The Future Of Mobile Messaging: Multimedia Cellphones and Their Privacy Implications
by Russell Shaw
I believe we are reaching a point in which the privacy-violating implications of mobile messaging are reaching a flashpoint.
I explored an aspect of this in a ZDNet blog posting I made yesterday. Seems as though we’re seeing the start of a trend in which students take camera-enabled cell phones (aren’t they all?) to school, take unflattering photos and videos of their teachers, attach these photos to SMS and MMS messages, and then post them on sites such as MySpace and YouTube.
These actions hit home for me. The girlfriend just recently taught photography to some vivacious middle schoolers. She’s described giddy kids taking pictures of their friends, their non-friends, and yes, even their teachers. And although these images were captured via camera, and not via camera phones, these kids all have cell phones anyway.

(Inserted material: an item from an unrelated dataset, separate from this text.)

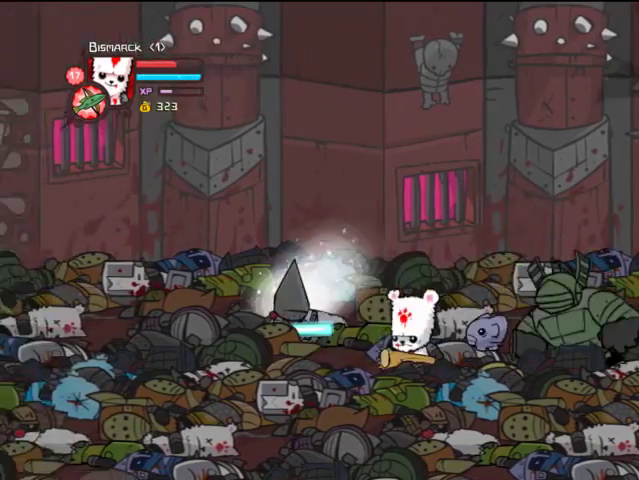
{"buttons": ["SQUARE"], "left_stick": "center", "right_stick": "center", "events": [[33, "DPAD_LEFT", "up"], [67, "CROSS", "down"], [67, "DPAD_RIGHT", "down"], [167, "SQUARE", "down"], [233, "DPAD_RIGHT", "up"], [267, "CROSS", "up"], [267, "SQUARE", "up"], [300, "SQUARE", "down"], [400, "SQUARE", "up"], [467, "SQUARE", "down"]]}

What’s to prevent their new-found enthusiasm and expertise from being applied to photos taken with their cell and then spread to each other as well as posted on the Internet?

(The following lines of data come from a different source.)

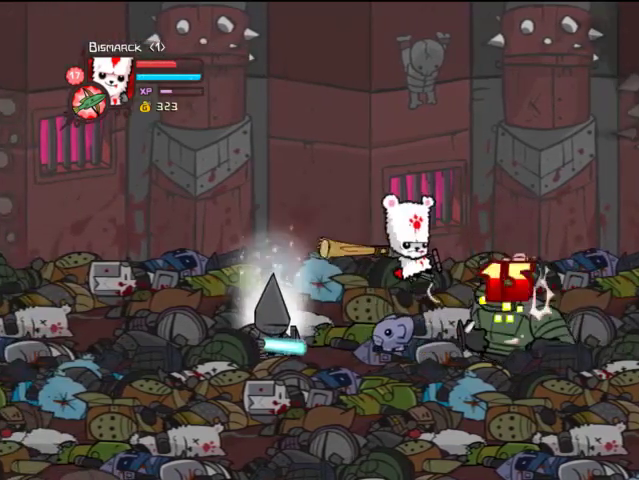
{"buttons": ["SQUARE"], "left_stick": "center", "right_stick": "center", "events": [[67, "SQUARE", "up"], [133, "SQUARE", "down"], [233, "SQUARE", "up"], [300, "SQUARE", "down"], [433, "SQUARE", "up"], [500, "SQUARE", "down"]]}
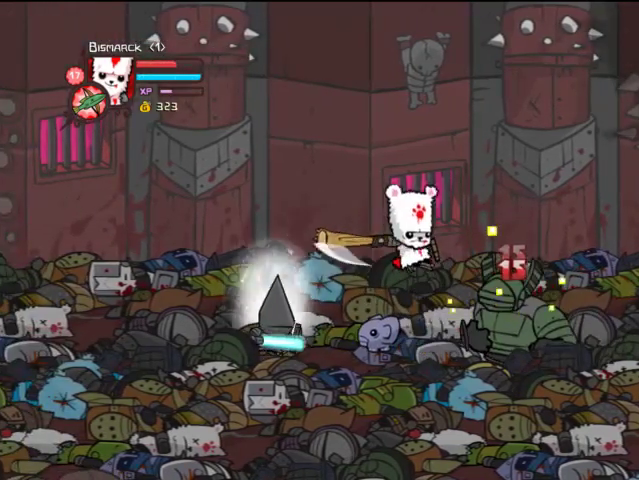
{"buttons": ["DPAD_LEFT"], "left_stick": "center", "right_stick": "center", "events": [[100, "SQUARE", "up"], [167, "DPAD_LEFT", "down"]]}
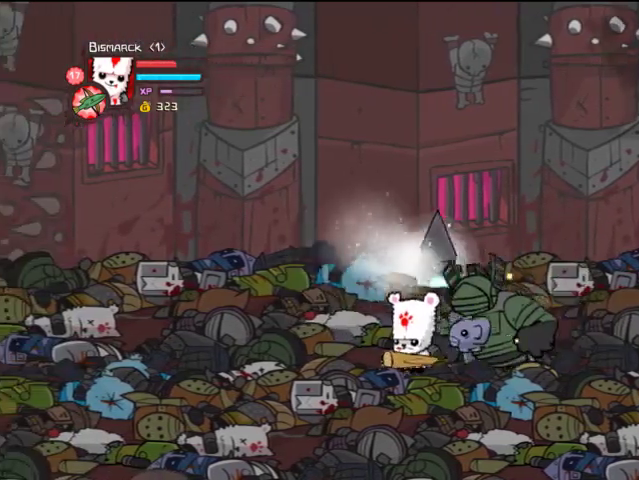
{"buttons": [], "left_stick": "center", "right_stick": "center", "events": [[167, "CROSS", "down"], [200, "SQUARE", "down"], [233, "DPAD_LEFT", "up"], [267, "DPAD_RIGHT", "down"], [267, "SQUARE", "up"], [300, "CROSS", "up"], [333, "SQUARE", "down"], [367, "DPAD_RIGHT", "up"], [467, "SQUARE", "up"]]}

And I need to tell you, we’re not just looking at kids, here.
While my mobile does not have video capture and MMS capability, It’s just a couple of clicks from my camera phone to a posting on my Facebook or Flickr photostream. If I were spurious or mean-spirited, I see funky stuff every day that I could photograph and either SMS or post. A homeless person pushing a shopping cart. A guy picking his nose. Even just something as innocent as a traffic jam- with license plate numbers revealed.
I guess my point is that while camera-enabled and video-enabled cell phones substantially enable us to obtain a more varied and ubiquitous view of our world, let us not just gratuitously use these tools just because we can.